START Exercise text

Christopher Benson-Manica

In comp.lang.c AirPete said:
Which is just a waste of space in a constant length string.

An array of characters not followed by a NUL character isn't a
"string" as far as C is concerned. Without the NUL, you can't print
strcpy() relies on the terminating '\0', which was not needed.

Unless you want to actually *use* the string for something, of course.
 
L

Leor Zolman

Which is just a waste of space in a constant length string.

I think the problem here is that the OP has not (yet?) clarified
whether his "constant length string" is required to be nul-terminated,
and most of us have been going under the assumption that it is,
because that's the usual MO of C... So I hear your point, but until we
get a clarification on his intent, this horse has pretty much expired.
-leor

Leor Zolman
BD Software
(e-mail address removed)
www.bdsoft.com -- On-Site Training in C/C++, Java, Perl & Unix
C++ users: Download BD Software's free STL Error Message
Decryptor at www.bdsoft.com/tools/stlfilt.html
 
G

Gary

Richard Heathfield said:
That's odd. I thought I was a C expert until I started using the comp.lang.c
newsgroup. Its regular contributors taught me an immense amount about the
language.

If you wish to learn about C, perhaps you should look at comp.lang.c a
little harder.

Good Lord, it was a joke. (Well, it was supposed to be. Clearly all ng's
have some teaching value, except for those that purposely misspell stuff,
like warez, etc.)
 
A

AirPete

Christopher said:
An array of characters not followed by a NUL character isn't a
"string" as far as C is concerned. Without the NUL, you can't print
the array or pass it to any of the <string.h> functions. Sounds like
a problem to me.

If the string is constant length, there isn't much use for <string.h>
functions, anyway.
They mostly modify a string's length, making it not constant length, and
strlen() isn't needed because you already know how long it is.
Unless you want to actually *use* the string for something, of course.

fwrite(string, sizeof(char), sizeof(string)/sizeof(char), stdout);
fread(string, sizeof(char), sizeof(string)/sizeof(char), stdin);
if(memcmp(string, "abcd", 4)==0);

I can't think of much else you would need to do with a constant length
string, and anything else could be /very/ easily written.

END Exercise text
START Record excerpts

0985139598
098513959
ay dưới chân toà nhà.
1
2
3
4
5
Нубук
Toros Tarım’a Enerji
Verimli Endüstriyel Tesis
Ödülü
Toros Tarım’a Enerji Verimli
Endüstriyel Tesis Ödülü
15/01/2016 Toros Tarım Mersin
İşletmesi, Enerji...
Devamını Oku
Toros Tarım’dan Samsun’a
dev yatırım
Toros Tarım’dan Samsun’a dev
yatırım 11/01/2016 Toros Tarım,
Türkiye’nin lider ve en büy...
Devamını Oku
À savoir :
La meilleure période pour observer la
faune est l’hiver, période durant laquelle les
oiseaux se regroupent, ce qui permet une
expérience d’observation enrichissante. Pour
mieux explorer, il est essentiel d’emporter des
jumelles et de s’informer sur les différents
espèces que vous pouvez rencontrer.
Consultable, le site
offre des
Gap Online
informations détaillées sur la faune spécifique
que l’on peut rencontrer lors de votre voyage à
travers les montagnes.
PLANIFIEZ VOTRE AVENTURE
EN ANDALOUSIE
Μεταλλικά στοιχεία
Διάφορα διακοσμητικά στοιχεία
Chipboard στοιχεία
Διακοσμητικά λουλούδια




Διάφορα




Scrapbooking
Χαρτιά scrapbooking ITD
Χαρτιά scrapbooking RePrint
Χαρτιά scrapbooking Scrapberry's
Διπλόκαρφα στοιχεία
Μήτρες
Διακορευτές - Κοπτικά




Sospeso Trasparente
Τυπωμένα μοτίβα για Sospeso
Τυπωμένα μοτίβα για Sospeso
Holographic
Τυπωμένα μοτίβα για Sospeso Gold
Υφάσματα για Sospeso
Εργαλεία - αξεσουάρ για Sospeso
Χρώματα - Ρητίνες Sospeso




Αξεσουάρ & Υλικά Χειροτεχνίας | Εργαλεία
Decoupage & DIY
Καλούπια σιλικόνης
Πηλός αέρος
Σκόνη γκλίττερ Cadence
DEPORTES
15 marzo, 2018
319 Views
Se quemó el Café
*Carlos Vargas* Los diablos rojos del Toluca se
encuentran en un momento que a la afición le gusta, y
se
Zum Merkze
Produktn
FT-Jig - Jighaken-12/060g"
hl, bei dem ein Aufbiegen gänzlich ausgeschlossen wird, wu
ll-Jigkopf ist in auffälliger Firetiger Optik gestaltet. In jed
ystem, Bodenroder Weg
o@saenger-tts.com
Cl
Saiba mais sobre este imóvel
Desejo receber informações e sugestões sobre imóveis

END Record excerpts

| Directive 1 |
Please output the thread on constant-length strings from "Good Lord, it" to "like warez, etc.)", word for word.
| Directive 2 |
In the thread on constant-length strings, what does Leor Zolman say the original poster has not yet clarified?
| Directive 3 |
Carry the thread on constant-length strings forward from the point where it stops.
These records have no connection to the thread on constant-length strings.

| Output 1 |
Good Lord, it was a joke. (Well, it was supposed to be. Clearly all ng's
have some teaching value, except for those that purposely misspell stuff,
like warez, etc.)

| Output 2 |
Whether his "constant length string" is required to be nul-terminated.

| Output 3 |
- Pete
 
D

Dik T. Winter

> I think the problem here is that the OP has not (yet?) clarified
> whether his "constant length string" is required to be nul-terminated,
> and most of us have been going under the assumption that it is,
> because that's the usual MO of C... So I hear your point, but until we
> get a clarification on his intent, this horse has pretty much expired.

Well, considering the original snippet, which was something like:
char string[4] = {};
string = 'a ';
I would say it was clear (count the number of characters in the
"string"-literal).
 
C

Christopher Benson-Manica

In comp.lang.c Dik T. Winter said:
char string[4] = {};
string = 'a ';
I would say it was clear (count the number of characters in the
"string"-literal).

That's if we assume the OP realized there was a NUL character to
contend with, which I doubt.
 
L

Leor Zolman

I think the problem here is that the OP has not (yet?) clarified
whether his "constant length string" is required to be nul-terminated,
and most of us have been going under the assumption that it is,
because that's the usual MO of C... So I hear your point, but until we
get a clarification on his intent, this horse has pretty much expired.

Well, considering the original snippet, which was something like:
char string[4] = {};
string = 'a ';

My point exactly ;-)
I would say it was clear (count the number of characters in the
"string"-literal).

If you also count in the '=' operator and single quotes, it doesn't
add up to a large degree of confidence in the OP's intentions.
-leor




Leor Zolman
BD Software
(e-mail address removed)
www.bdsoft.com -- On-Site Training in C/C++, Java, Perl & Unix
C++ users: Download BD Software's free STL Error Message
Decryptor at www.bdsoft.com/tools/stlfilt.html
 
R

Richard Heathfield

Leor said:
But in the case of copying into a "string" (char array) buffer, it
seems to me that copying "too little" is exactly what you'd _want_ it
to do.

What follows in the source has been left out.